Source text:
════════════════
General Counsel's Corner: Student Social Media and Free Speech on Campus

April 27, 2022

By: Barbara A. Lee, Ph.D.

Free speech on campus—and off—has become a flashpoint for U.S. colleges and universities. Students’ ability to post their comments and concerns online, to forward messages to others for whom they may not have been intended, and to record the speech of faculty and staff or other students and post what may have been considered private speech have created conflict on campus, in the media and sometimes in state legislatures. Particularly for public colleges and universities, Constitutional protections for nearly all speech create challenges for administrators and faculty who prioritize creating a supportive educational environment for their students.

In June 2021, the U.S. Supreme Court issued a decision in Mahanoy Area School District v. B.L.1 that has made it nearly impossible for public institutions to punish students for disruptive social media speech, unless it falls within a few very narrow exceptions such as actual threats against an identified individual or college office, or actionable libel or slander. In that case, the Court ruled 8-1 that student speech on social media made outside of school hours and when the student was not under the control of the school was protected speech under the First Amendment. And although this case involved a high school student, it is likely that First Amendment protections would be even stronger for college students, particularly if the disruptive social media speech is made when the student is not in class or participating in official college activities. And even then, the protections would very likely be substantial.
════════════════
Source data:
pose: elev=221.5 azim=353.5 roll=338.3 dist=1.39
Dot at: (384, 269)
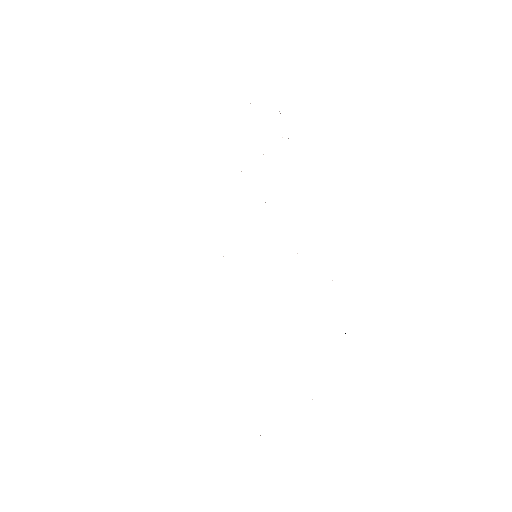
════════════════
Exercises:
A – Summarize the article on student social media and free speech in two sentences.
B – Duplicate the passage of the article on student social media and free speech from "By: Barbara A." up to and including "for their students.".
The material comes from a separate source and has no connection to the article on student social media and free speech.

Task responses:
A – Students' ability to post, forward, and record speech online has caused conflict for U.S. colleges and universities, and constitutional protections for nearly all speech create challenges for administrators and faculty at public institutions. In Mahanoy Area School District v. B.L., the Supreme Court ruled 8-1 that a student's social media speech made outside school hours and outside the school's control was protected by the First Amendment, making it nearly impossible for public institutions to punish disruptive social media speech except in narrow cases such as actual threats or actionable libel, and these protections are likely even stronger for college students.

B –
By: Barbara A. Lee, Ph.D.

Free speech on campus—and off—has become a flashpoint for U.S. colleges and universities. Students’ ability to post their comments and concerns online, to forward messages to others for whom they may not have been intended, and to record the speech of faculty and staff or other students and post what may have been considered private speech have created conflict on campus, in the media and sometimes in state legislatures. Particularly for public colleges and universities, Constitutional protections for nearly all speech create challenges for administrators and faculty who prioritize creating a supportive educational environment for their students.